- [EXERCISE A]:
According to the piece on the Bell System Science Series, how many of the series' nine installments did Frank Capra direct?
- [EXERCISE B]:
Pick up the piece on the Bell System Science Series after its final sentence and carry it on for another paragraph or two.

- [SELECTED TEXT]:
Difficult as it might be to believe, the United States government once promoted science education on the nation’s airwaves. It was the 1950s, and the United States and the Soviet Union were locked in the first decade of the Cold War. Governmental leaders saw scientific literacy as a way to gain the upper hand in the tense political, military, and ideological rivalry.

Major corporations were onboard, including AT&T, which was trying to foster a scientifically literate workforce capable of advancing communications technology.

Television seemed a novel medium to increase American’s understanding of science and technology, and in 1954 The Bell Telephone Company – which was part of AT&T – released the first of a nine-part series called The Bell System Science Series.

A few things stand out here. First, the involvement of Frank Capra. The three-time Academy Award winner directed four of the nine installments. But why Capra? How did a luminary of feel-good cinema (“Mr. Deeds Goes to Town”, “Mr. Smith Goes to Washington”, et al) come to direct educational science films.

Sure it was paycheck but Capra had worked on governmental films during World War II. Notably, “Why We Fight”, a collection of seven documentary films produced for the the US Army between 1942 and 1945 that were designed to educate American troops and the public about the reasons behind US involvement in the war.

While the fusion of art and science in educational media was relatively novel, it seems Capra was a geek who simply wanted to turn his lens toward the scientific frontier, and bring complex ideas into American living rooms. His work on “The Unchained Goddess,” part of the Bell System Science Series, stands as a testament to this unique intersection.

- [RECORDS SHOWN]:
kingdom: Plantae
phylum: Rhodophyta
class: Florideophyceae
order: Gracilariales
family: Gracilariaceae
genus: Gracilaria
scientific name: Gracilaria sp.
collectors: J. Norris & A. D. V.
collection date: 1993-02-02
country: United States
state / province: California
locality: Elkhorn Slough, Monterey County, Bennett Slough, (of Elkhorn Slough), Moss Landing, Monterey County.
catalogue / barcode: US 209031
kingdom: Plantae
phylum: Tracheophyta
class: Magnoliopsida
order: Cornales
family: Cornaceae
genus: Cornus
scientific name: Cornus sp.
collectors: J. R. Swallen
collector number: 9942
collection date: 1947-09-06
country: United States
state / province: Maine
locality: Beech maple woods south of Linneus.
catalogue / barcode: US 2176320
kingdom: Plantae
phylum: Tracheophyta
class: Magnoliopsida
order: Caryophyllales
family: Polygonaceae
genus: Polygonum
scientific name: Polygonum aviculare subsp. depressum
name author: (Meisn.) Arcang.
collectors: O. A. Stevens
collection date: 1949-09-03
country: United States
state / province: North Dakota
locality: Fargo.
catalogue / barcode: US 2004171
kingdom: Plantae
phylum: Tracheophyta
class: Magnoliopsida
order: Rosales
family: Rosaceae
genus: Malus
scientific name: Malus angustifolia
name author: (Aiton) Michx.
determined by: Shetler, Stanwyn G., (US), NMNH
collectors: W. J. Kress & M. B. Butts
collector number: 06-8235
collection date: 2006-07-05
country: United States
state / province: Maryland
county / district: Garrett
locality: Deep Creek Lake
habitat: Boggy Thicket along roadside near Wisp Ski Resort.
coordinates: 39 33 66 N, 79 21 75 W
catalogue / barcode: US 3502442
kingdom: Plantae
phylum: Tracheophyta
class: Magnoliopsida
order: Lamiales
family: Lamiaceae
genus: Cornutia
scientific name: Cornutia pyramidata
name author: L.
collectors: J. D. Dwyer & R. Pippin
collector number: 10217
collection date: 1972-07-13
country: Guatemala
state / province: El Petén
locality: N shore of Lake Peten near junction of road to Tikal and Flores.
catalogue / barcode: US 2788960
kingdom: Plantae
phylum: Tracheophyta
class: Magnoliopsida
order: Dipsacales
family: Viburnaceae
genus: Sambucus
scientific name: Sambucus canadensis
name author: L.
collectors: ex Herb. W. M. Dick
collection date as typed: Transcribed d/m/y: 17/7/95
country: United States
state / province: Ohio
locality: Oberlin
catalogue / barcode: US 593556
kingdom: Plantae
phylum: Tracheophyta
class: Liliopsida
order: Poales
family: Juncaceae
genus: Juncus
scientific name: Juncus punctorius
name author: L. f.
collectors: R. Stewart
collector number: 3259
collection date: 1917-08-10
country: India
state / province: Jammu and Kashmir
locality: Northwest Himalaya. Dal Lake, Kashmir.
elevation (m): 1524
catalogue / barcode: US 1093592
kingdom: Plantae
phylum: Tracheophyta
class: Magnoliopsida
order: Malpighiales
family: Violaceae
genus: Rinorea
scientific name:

- [EXERCISE OUTPUT A]:
Four.

- [EXERCISE OUTPUT B]:
What Really Stands Out

If you haven’t yet, watch the video above. It’s a seventy second clip from “The Unchained Goddess”, one of Capra’s contributions to the series, and it not only discusses the dangers of climate change, but pinpoints how human activities contribute to it.

“Man may be unwittingly changing the world’s climate through the waste products of his civilization. Due to our release through factories and automobiles every year of more than six billion tons of carbon dioxide which helps air absorb heat from the sun, our atmosphere seems to be getting warmer.”

Remember, this is on American television in 1958, almost seventy years ago.

It’s an early warning about climate change that probably wasn’t much noted at the time but is and was a prophetic message for its time.

Add to this the corresponding imagery of “the polar ice caps” melting and cities like Miami drowning under “150 feet of tropical water,” and these scenarios, once speculative, are now eerily prescient.

And here we are seventy years later. Our media is lightyears more sophisticated, our understanding more thorough, but, at least in (upcoming) United States governmental circles, it’s falling on deaf ears.

Or, maybe, the ears hear, they just don’t care.

The complete film is available on YouTube.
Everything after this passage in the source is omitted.